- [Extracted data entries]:
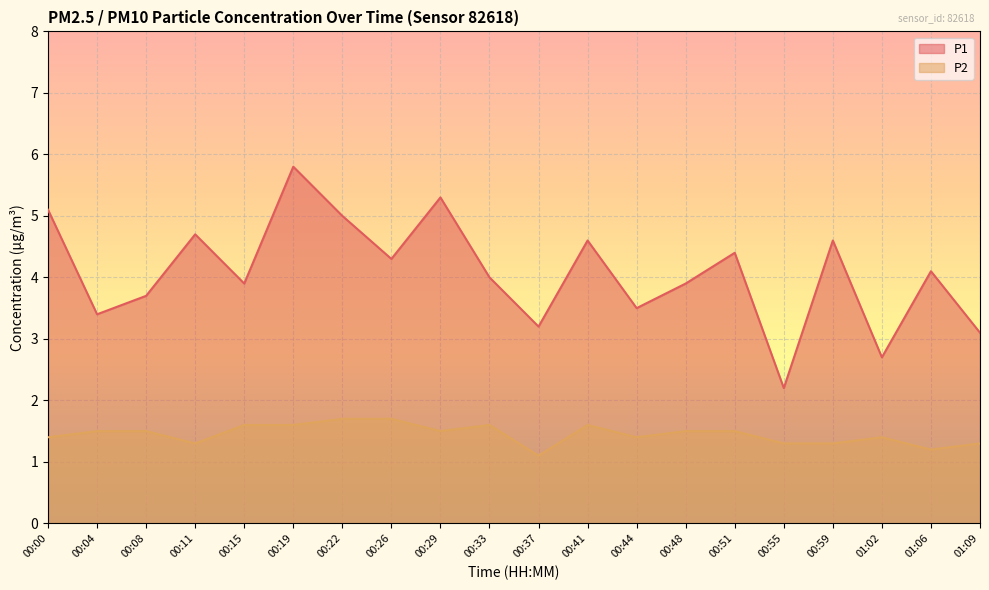

What is the sum of the P1 values at 00:15 and 00:19?

9.7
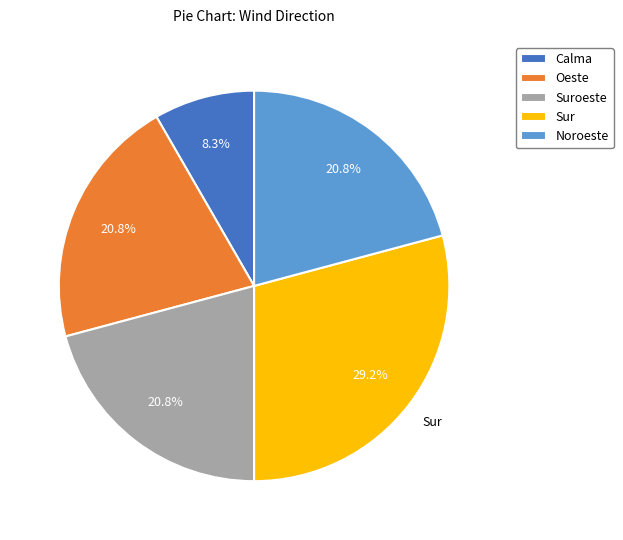

Is Suroeste the majority of the pie?

No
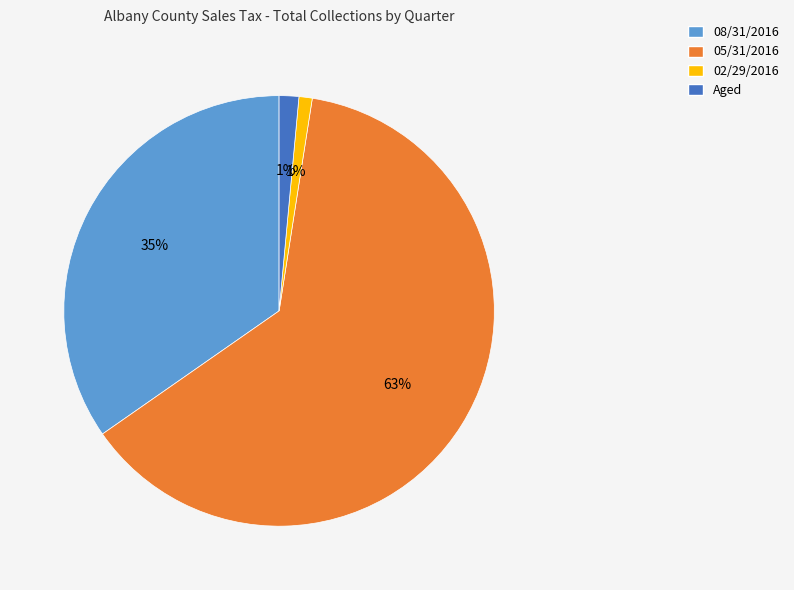

To the nearest percent, what percentage of the pie is 08/31/2016?

35%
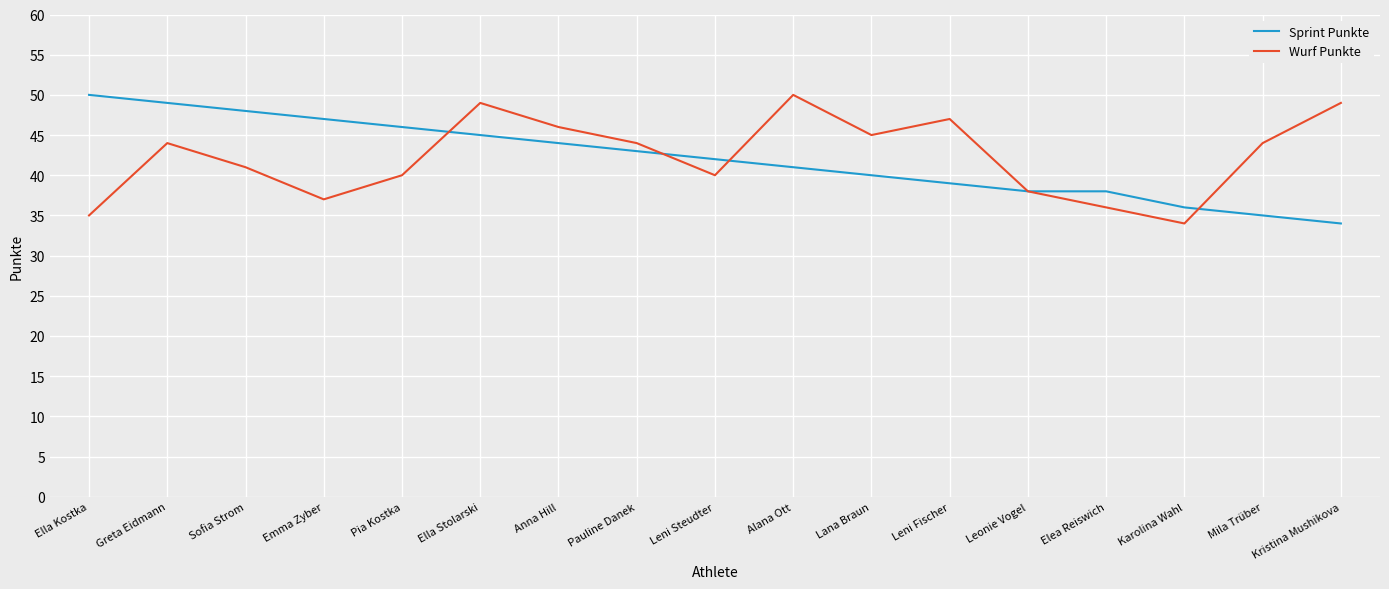

Reading left to right, list all the values displayed in this chart.

Sprint Punkte: 50	49	48	47	46	45	44	43	42	41	40	39	38	38	36	35	34
Wurf Punkte: 35	44	41	37	40	49	46	44	40	50	45	47	38	36	34	44	49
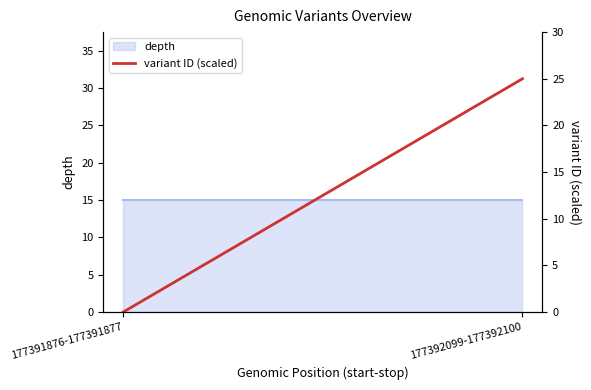

The chart shows a value of 43 at 177392099-177392100. True or false?

False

- [Task requirements]:
Please copy all of the records above word for word, leaving out the pictures.

- [Written reply]:
What is the sum of the P1 values at 00:15 and 00:19?

9.7

Is Suroeste the majority of the pie?

No

To the nearest percent, what percentage of the pie is 08/31/2016?

35%

Reading left to right, list all the values displayed in this chart.

Sprint Punkte: 50	49	48	47	46	45	44	43	42	41	40	39	38	38	36	35	34
Wurf Punkte: 35	44	41	37	40	49	46	44	40	50	45	47	38	36	34	44	49

The chart shows a value of 43 at 177392099-177392100. True or false?

False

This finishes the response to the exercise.